### Task to complete
Print everything in the records exactly. Leave the pictures out.

### Dataset entries
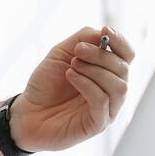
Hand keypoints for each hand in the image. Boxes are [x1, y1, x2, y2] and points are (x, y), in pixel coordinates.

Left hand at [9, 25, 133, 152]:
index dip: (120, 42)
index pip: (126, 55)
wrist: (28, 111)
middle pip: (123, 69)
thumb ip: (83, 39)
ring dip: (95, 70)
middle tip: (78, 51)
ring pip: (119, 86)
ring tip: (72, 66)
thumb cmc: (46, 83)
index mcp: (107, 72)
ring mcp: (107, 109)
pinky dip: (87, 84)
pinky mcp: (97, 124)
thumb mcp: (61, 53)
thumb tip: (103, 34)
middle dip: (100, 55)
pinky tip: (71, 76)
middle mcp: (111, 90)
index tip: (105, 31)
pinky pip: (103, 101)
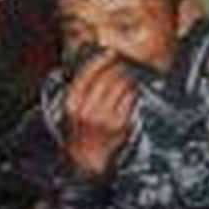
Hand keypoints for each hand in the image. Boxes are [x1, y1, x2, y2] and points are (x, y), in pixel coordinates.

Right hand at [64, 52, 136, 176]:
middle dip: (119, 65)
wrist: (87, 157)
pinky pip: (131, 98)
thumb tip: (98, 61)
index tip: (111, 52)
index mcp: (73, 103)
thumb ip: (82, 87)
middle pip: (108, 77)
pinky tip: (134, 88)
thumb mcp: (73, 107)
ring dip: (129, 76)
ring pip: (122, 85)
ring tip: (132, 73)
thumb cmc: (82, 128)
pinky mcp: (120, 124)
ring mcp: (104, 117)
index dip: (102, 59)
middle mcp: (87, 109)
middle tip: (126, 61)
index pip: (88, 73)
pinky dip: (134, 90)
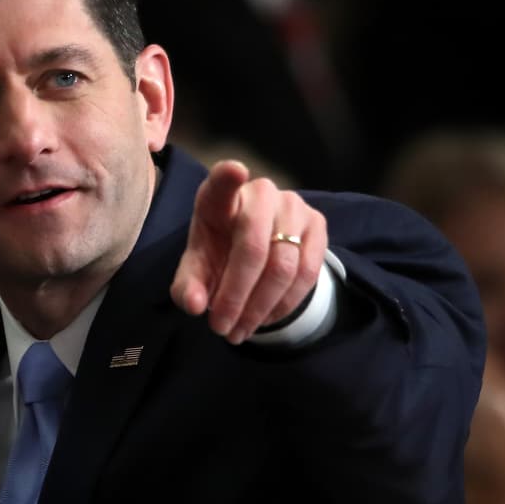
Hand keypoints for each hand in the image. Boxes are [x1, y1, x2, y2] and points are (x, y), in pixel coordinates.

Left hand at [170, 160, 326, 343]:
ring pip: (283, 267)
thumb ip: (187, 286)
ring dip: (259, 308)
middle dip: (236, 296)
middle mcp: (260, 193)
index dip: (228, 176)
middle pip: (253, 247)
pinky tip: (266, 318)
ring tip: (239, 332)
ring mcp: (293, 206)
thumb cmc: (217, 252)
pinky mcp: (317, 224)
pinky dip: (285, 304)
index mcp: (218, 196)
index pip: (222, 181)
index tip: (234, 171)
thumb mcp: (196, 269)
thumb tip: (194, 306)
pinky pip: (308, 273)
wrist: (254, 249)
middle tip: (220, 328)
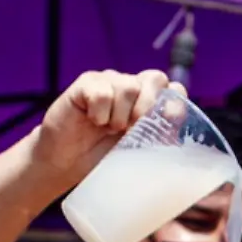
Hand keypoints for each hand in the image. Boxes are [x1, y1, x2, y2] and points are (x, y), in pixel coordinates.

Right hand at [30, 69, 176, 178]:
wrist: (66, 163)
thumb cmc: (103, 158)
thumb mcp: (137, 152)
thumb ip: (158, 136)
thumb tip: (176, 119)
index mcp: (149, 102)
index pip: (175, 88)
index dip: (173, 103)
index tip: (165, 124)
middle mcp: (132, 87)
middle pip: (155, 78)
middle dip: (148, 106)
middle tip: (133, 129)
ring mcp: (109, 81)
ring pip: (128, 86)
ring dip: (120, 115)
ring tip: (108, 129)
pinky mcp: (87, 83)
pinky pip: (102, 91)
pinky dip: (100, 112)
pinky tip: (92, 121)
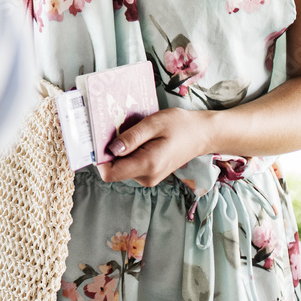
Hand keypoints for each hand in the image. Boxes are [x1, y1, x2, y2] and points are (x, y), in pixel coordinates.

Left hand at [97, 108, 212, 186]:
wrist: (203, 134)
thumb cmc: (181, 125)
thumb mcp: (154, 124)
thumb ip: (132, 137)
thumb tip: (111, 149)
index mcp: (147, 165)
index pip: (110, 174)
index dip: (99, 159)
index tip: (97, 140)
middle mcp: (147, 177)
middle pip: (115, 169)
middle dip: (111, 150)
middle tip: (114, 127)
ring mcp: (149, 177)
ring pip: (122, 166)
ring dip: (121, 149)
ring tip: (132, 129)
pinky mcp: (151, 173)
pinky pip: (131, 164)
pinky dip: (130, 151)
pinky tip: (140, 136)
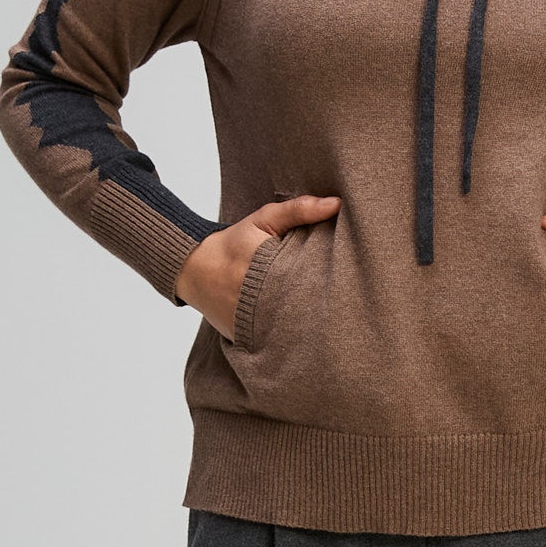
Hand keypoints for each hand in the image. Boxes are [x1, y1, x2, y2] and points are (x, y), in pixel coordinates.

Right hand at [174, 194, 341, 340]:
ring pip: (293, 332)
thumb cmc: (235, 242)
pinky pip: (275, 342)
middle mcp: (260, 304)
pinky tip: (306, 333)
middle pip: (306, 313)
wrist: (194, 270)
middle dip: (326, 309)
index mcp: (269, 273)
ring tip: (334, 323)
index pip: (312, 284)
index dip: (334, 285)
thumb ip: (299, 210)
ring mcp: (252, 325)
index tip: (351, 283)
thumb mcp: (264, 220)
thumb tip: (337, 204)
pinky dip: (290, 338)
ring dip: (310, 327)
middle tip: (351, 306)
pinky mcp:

### Solution
Hand keypoints for each hand in the image. Boxes are [x1, y1, x2, y2] and points are (x, y), in pixel coordinates.

Left hand at [9, 25, 133, 152]:
index dip: (120, 42)
index pip: (126, 55)
wrist: (28, 111)
middle pip: (123, 69)
thumb ip: (83, 39)
ring dip: (95, 70)
middle tip: (78, 51)
ring pip: (119, 86)
ring tip: (72, 66)
thumb cmc: (46, 83)
index mcp: (107, 72)
ring mcp: (107, 109)
pinky dip: (87, 84)
pinky mcp: (97, 124)
thumb mcp: (61, 53)
thumb tip: (103, 34)
middle dip: (100, 55)
pinky tip: (71, 76)
middle mcp: (111, 90)
index tip: (105, 31)
pinky pip: (103, 101)
Hand keypoints for each hand in the image. Boxes are [x1, y1, x2, y2] and points are (x, y), in pixel coordinates.

Right hand at [64, 52, 136, 176]:
middle dip: (119, 65)
wrist: (87, 157)
pinky pip: (131, 98)
thumb tip: (98, 61)
index tip: (111, 52)
index mcp: (73, 103)
thumb ip: (82, 87)
middle pip: (108, 77)
pinky tip: (134, 88)
thumb mcp: (73, 107)
ring dip: (129, 76)
ring pip: (122, 85)
ring tip: (132, 73)
thumb cmc: (82, 128)
pinky mcp: (120, 124)
ring mcp: (104, 117)
index dip: (102, 59)
middle mcp: (87, 109)
middle tip: (126, 61)
index pip: (88, 73)
pinky dip: (134, 90)
Hand keypoints for each hand in the image. Boxes are [x1, y1, x2, y2] and points are (x, y), in pixel coordinates.

Left hand at [170, 160, 326, 343]:
ring pip: (283, 267)
thumb ip: (187, 286)
ring dip: (259, 308)
middle dip: (236, 296)
middle mcp: (260, 193)
index dip: (228, 176)
middle pip: (253, 247)
pinky tip: (266, 318)
ring tip: (239, 332)
ring mcp: (293, 206)
thumb cmc: (217, 252)
pinky mcp: (317, 224)
pinky dip: (285, 304)
index mcp: (218, 196)
index pip: (222, 181)
index tip: (234, 171)
thumb mcp: (196, 269)
thumb tip: (194, 306)
pinky pip: (308, 273)
wrist: (254, 249)
middle tip: (220, 328)
Hand keypoints for each hand in the image. Boxes are [x1, y1, x2, y2] and points are (x, y), in pixel coordinates.

Right hand at [30, 69, 176, 178]:
wrist: (66, 163)
thumb cmc: (103, 158)
thumb mcp: (137, 152)
thumb ip: (158, 136)
thumb tip: (176, 119)
index mcp: (149, 102)
index pip: (175, 88)
index dip: (173, 103)
index tip: (165, 124)
middle mcp: (132, 87)
middle pip: (155, 78)
middle dip: (148, 106)
middle tip: (133, 129)
ring mcp: (109, 81)
ring pip: (128, 86)
ring dip: (120, 115)
ring tip: (108, 129)
pinky mcp: (87, 83)
pinky pip: (102, 91)
pinky dip: (100, 112)
pinky tip: (92, 121)
Hand keypoints for each hand in the image. Boxes are [x1, y1, x2, y2] and points are (x, y), in pixel coordinates.

Left hand at [97, 108, 212, 186]:
wrist: (203, 134)
thumb cmc: (181, 125)
thumb mcp: (154, 124)
thumb ip: (132, 137)
thumb tip: (111, 149)
index mcp: (147, 165)
index pip: (110, 174)
index dip: (99, 159)
index tip: (97, 140)
middle mcp: (147, 177)
middle pip: (115, 169)
middle dip: (111, 150)
middle tip: (114, 127)
ring mcp: (149, 177)
ring pip: (122, 166)
ring dip: (121, 149)
ring tip: (132, 129)
pinky mcp: (151, 173)
pinky pip: (131, 164)
pinky dip: (130, 151)
pinky tip: (140, 136)
Hand keypoints for each hand in the image. Boxes are [x1, y1, x2, y2] and points are (x, y), in pixel coordinates.

Right hand at [174, 194, 341, 340]:
ring pip: (293, 332)
thumb cmc: (235, 242)
pinky pip: (275, 342)
middle mcp: (260, 304)
pinky tip: (306, 333)
middle pip: (306, 313)
wrist: (194, 270)
middle dip: (326, 309)
index mcp: (269, 273)
ring tip: (334, 323)
index pip: (312, 284)
index dip: (334, 285)
thumb ip: (299, 210)
ring mcp: (252, 325)
index tip: (351, 283)
thumb mcp: (264, 220)
thumb tip: (337, 204)
pinky dip: (290, 338)
ring dip: (310, 327)
middle tip: (351, 306)
pinky mcp:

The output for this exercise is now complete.